Nahrendorf and colleagues further demonstrated that connexin-43 (Cx43)-containing gap junctions connect macrophages with conducting cardiomyocytes in the distal AV node. Previous studies have shown that Cx43-containing gap junctions not only electrically couple cardiomyocytes, but also electrotonically couple heterotypic cells. Indeed, using a series of in vitro models, the investigators demonstrate that cardiac macrophages electrotonically communicate with coupled cardiomyocytes. Macrophages connected to spontaneously beating cardiomyocytes via Cx43-containing gap junctions depolarized in synchrony with the coupled cardiomyocytes and had a more negative resting membrane potential than that of solitary macrophages. Interestingly, cardiac macrophages in turn altered the electrophysiological properties of the coupled cardiomyocytes. Macrophages rendered the resting membrane potential of coupled cardiomyocytes more positive, which was reversed by pharmacological blockade of Cx43. In addition, computational modelling indicated that cardiac macrophages accelerate cardiomyocyte repolarization.

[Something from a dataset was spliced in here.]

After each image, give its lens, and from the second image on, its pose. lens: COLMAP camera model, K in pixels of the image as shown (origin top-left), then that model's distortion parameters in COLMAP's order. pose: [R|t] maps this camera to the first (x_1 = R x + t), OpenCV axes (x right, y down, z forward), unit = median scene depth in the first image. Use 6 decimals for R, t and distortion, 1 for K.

A optogenetic approach enabled Nahrendorf and colleagues to assess this macrophage–cardiomyocyte communication directly in the AV node of mouse isolated hearts. The investigators generated a mouse model with tamoxifen-inducible expression of the photoactivatable channelrhodopsin 2 specifically in macrophages to control their membrane potential. Photostimulation of hearts isolated from these mice, which induced a conformational change that opened the cation channelrhodopsin 2 channel and depolarized the macrophages, improved AV node conduction. By contrast, both conditional deletion of Cx43 in macrophages and congenital lack of macrophages delayed AV node conduction in mice. Furthermore, acute macrophage depletion in mice, achieved using the Cd11bDTR mouse model, induced AV block.

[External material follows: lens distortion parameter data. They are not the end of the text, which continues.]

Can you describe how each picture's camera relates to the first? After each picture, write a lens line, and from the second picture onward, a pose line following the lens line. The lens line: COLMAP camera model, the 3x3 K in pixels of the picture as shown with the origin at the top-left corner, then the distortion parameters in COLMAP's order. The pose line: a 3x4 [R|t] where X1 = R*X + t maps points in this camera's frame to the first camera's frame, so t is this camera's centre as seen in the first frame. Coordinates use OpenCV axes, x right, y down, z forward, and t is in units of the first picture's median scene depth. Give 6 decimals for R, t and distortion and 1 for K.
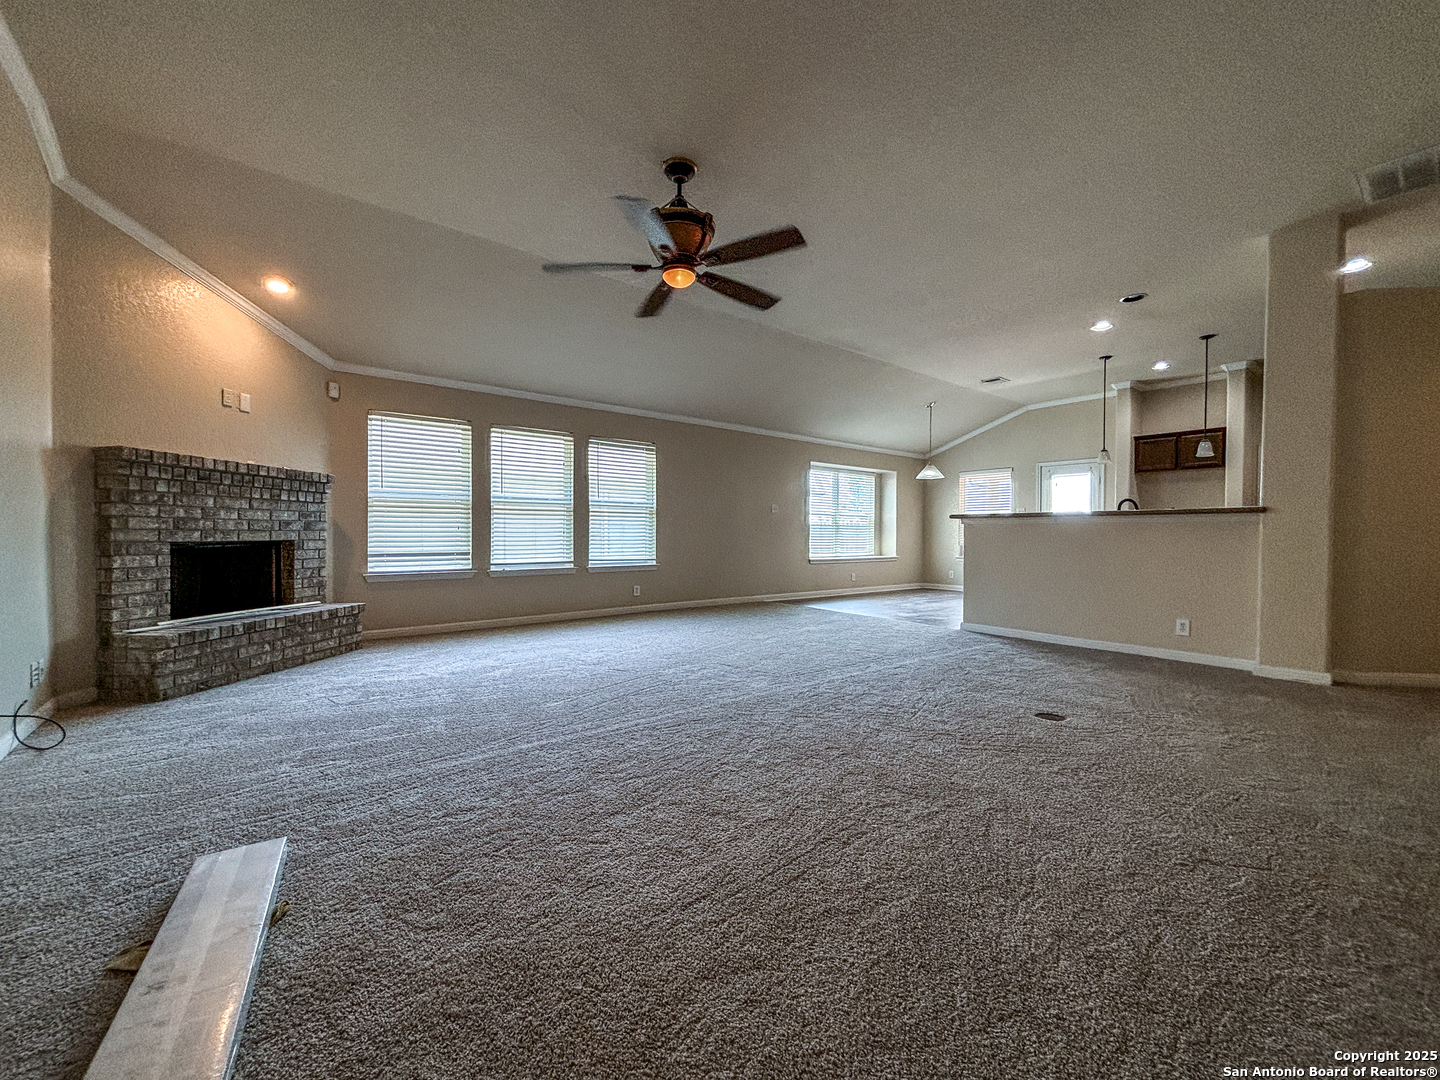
lens RADIAL K [[576.8, 0, 720.0], [0, 576.8, 540.0], [0, 0, 1]] dist [0.001093, 0.000148]
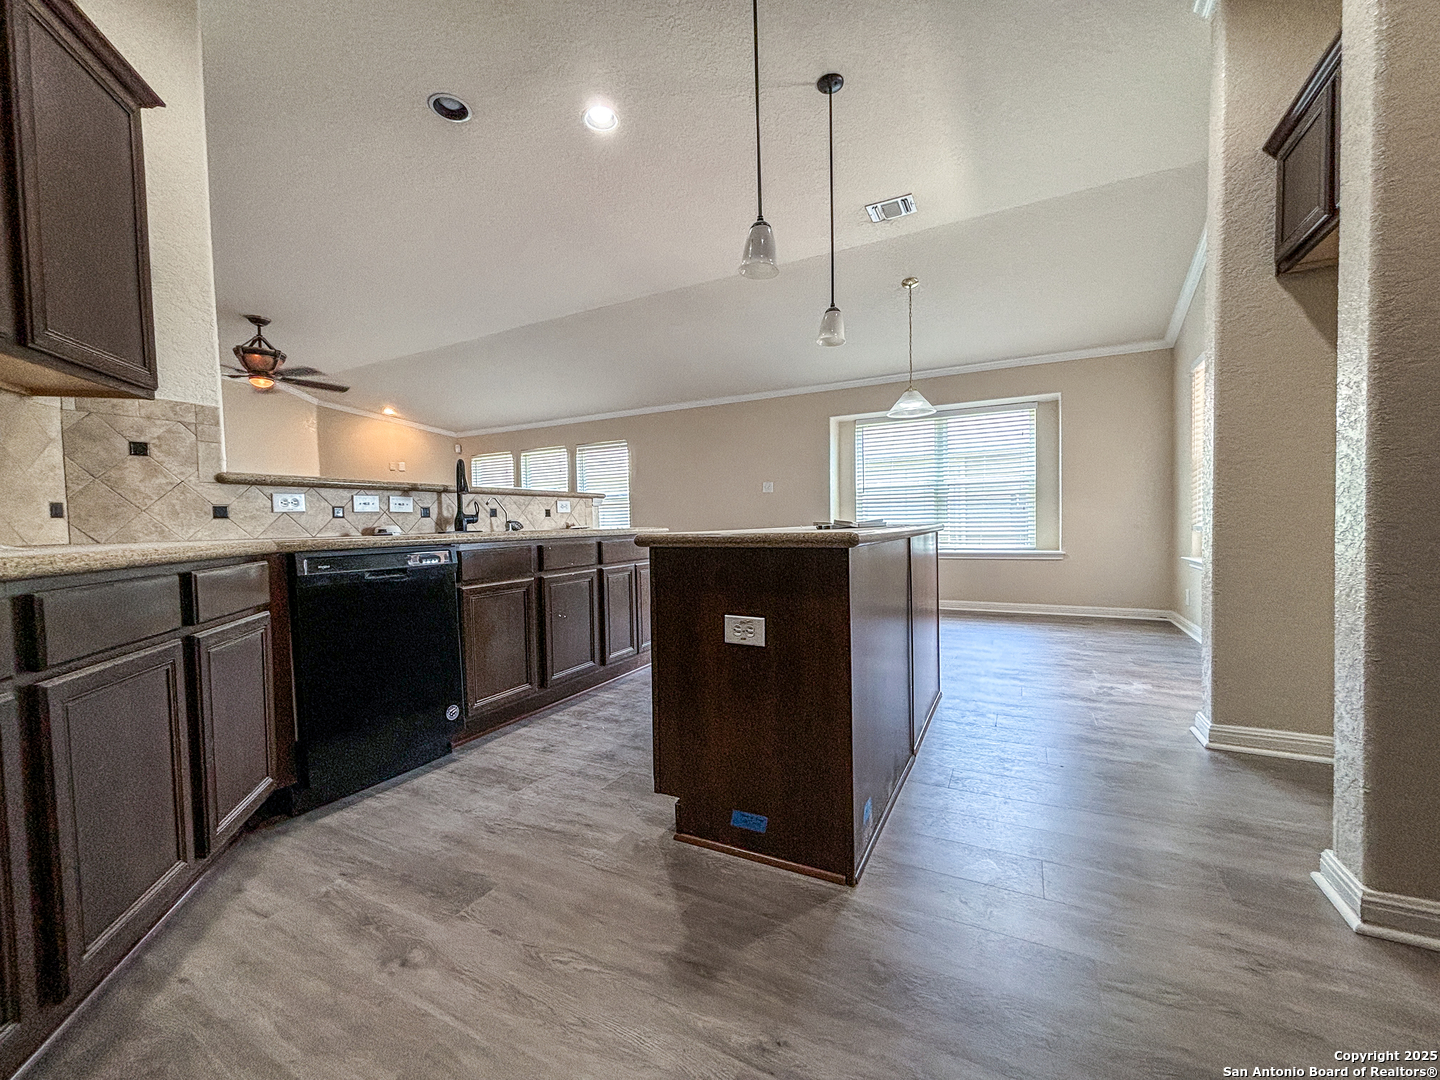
lens RADIAL K [[576.8, 0, 720.0], [0, 576.8, 540.0], [0, 0, 1]] dist [0.001093, 0.000148]
pose [[0.409640, 0.015184, -0.912121, 1.403839], [0.013262, 0.999657, 0.022597, 0.000964], [0.912151, -0.021353, 0.409298, 1.043360]]
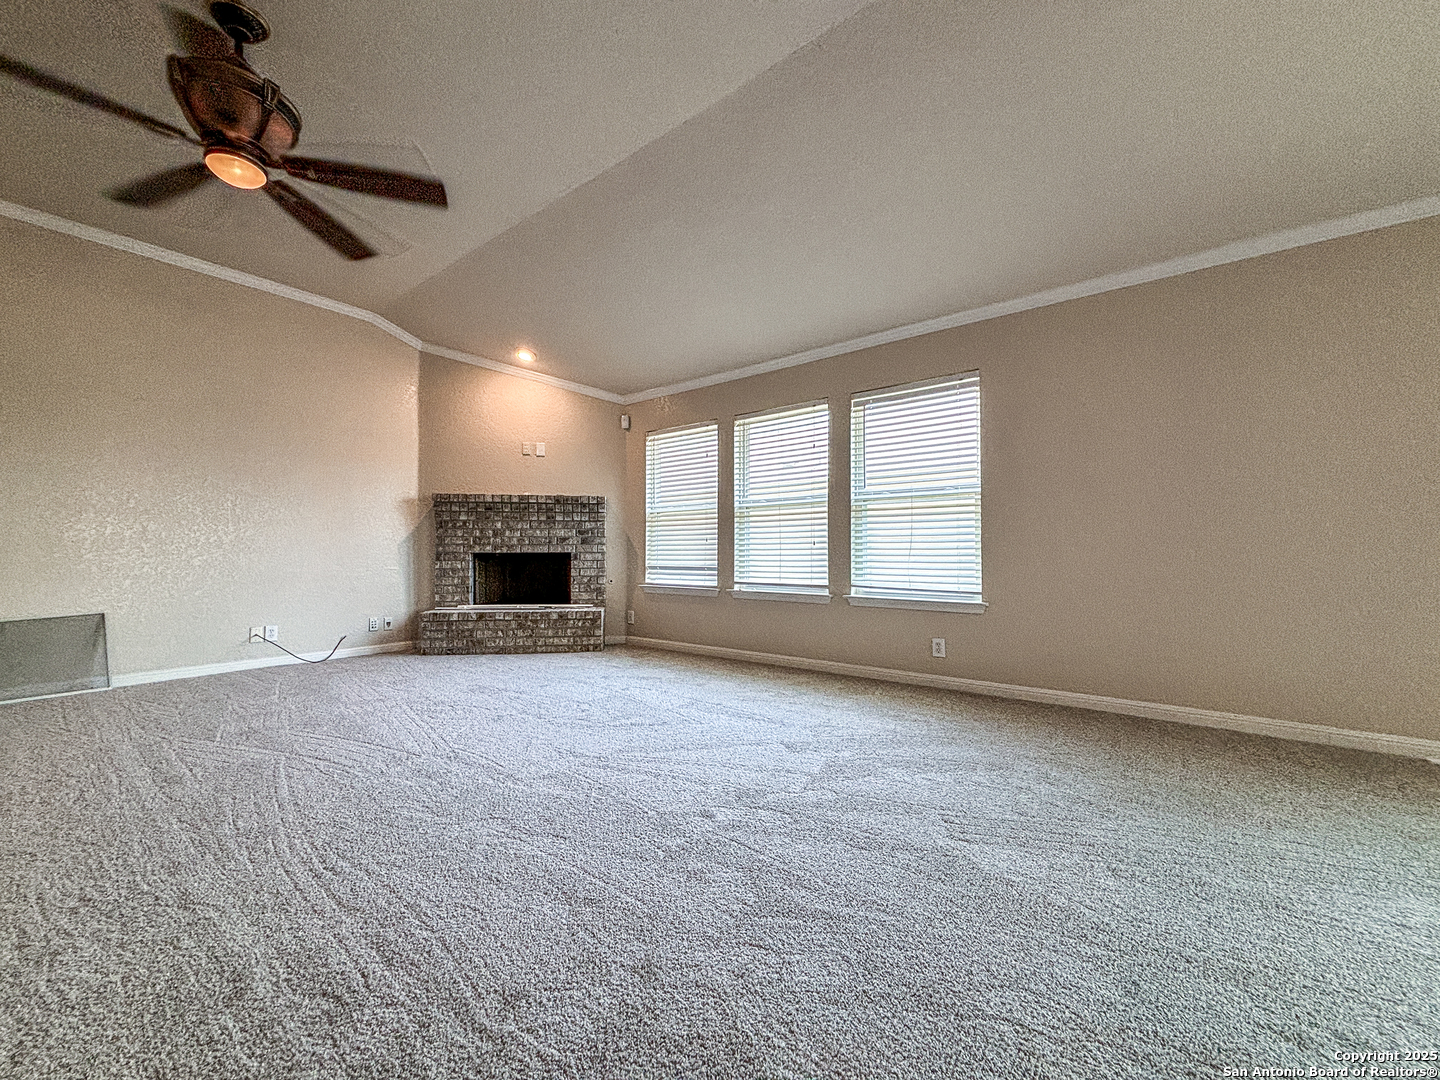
lens RADIAL K [[552.3, 0, 720.0], [0, 552.3, 540.0], [0, 0, 1]] dist [0.000701, 0.000046]
pose [[0.247370, -0.022777, -0.968653, 0.453234], [-0.008379, 0.999636, -0.025645, 0.001192], [0.968885, 0.014460, 0.247089, 0.953208]]
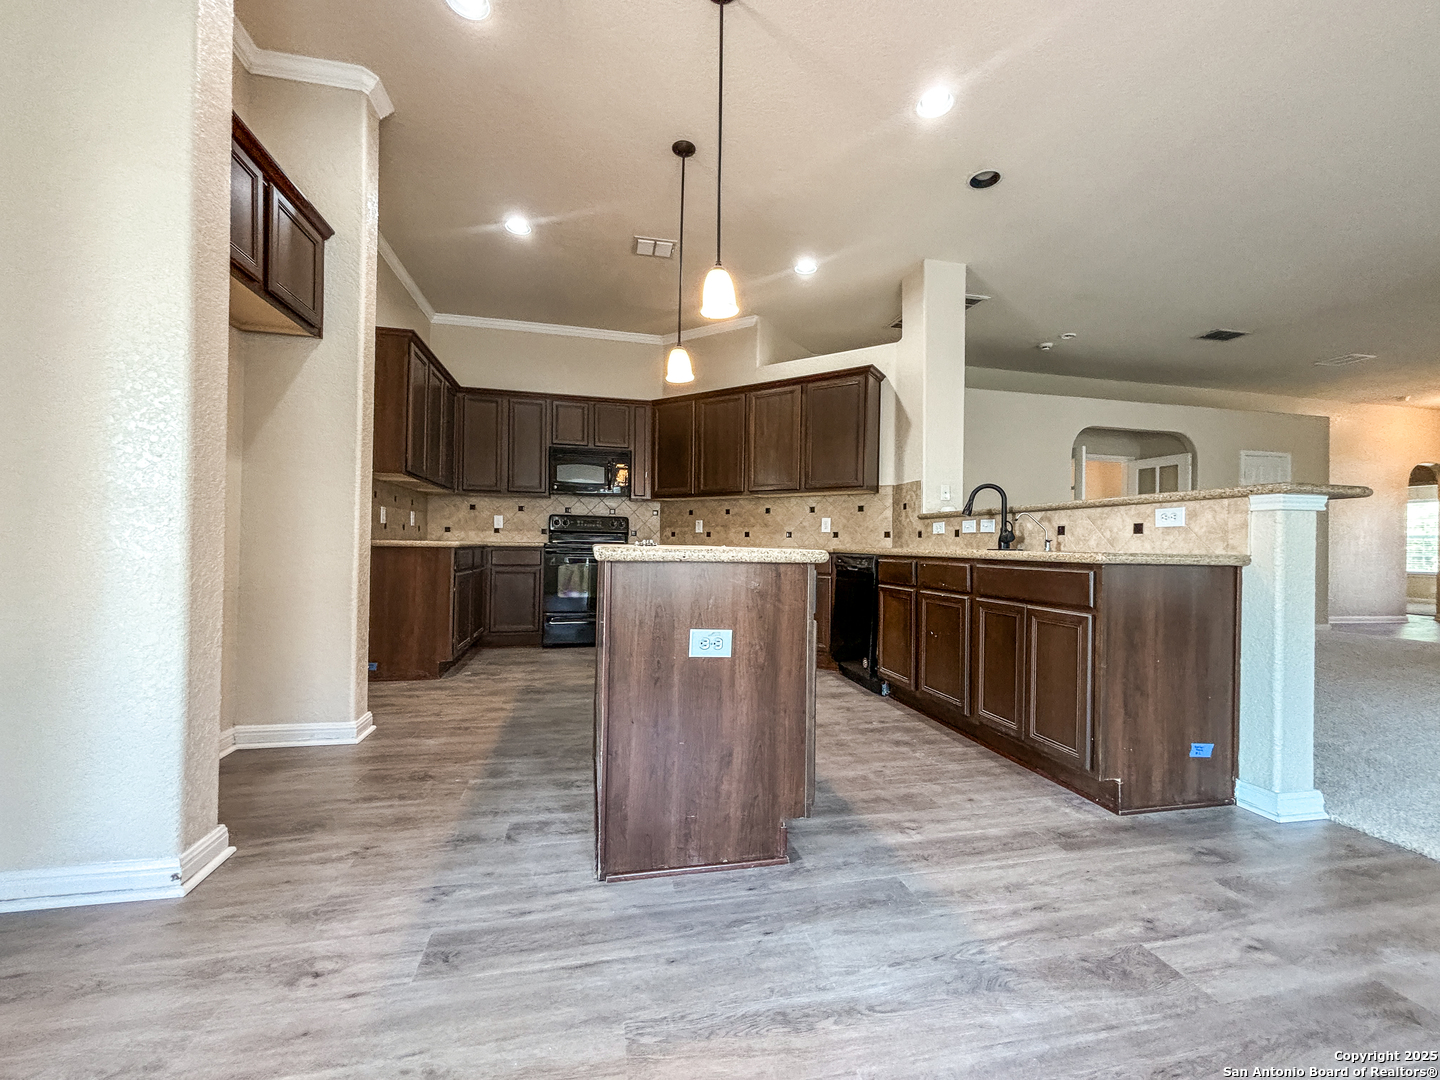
lens RADIAL K [[576.8, 0, 720.0], [0, 576.8, 540.0], [0, 0, 1]] dist [0.001093, 0.000148]
pose [[-0.895407, -0.014896, 0.444999, 0.714683], [-0.014308, 0.999887, 0.004681, -0.006889], [-0.445018, -0.002176, -0.895519, 1.786946]]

Nahrendorf and colleagues conclude that cardiac macrophages can couple to conducting cardiomyocytes via Cx43-containing gap junctions. This coupling leads to cyclical depolarization of macrophages and modulates the electrical activity of cardiomyocytes. Enhanced macrophage–cardiomyocyte interaction improves normal AV nodal conduction, whereas reduced interaction leads to aberrant AV node conduction. Nahrendorf and colleagues are planning to address how macrophages are involved in conduction disorders such as atrial or ventricular fibrillation.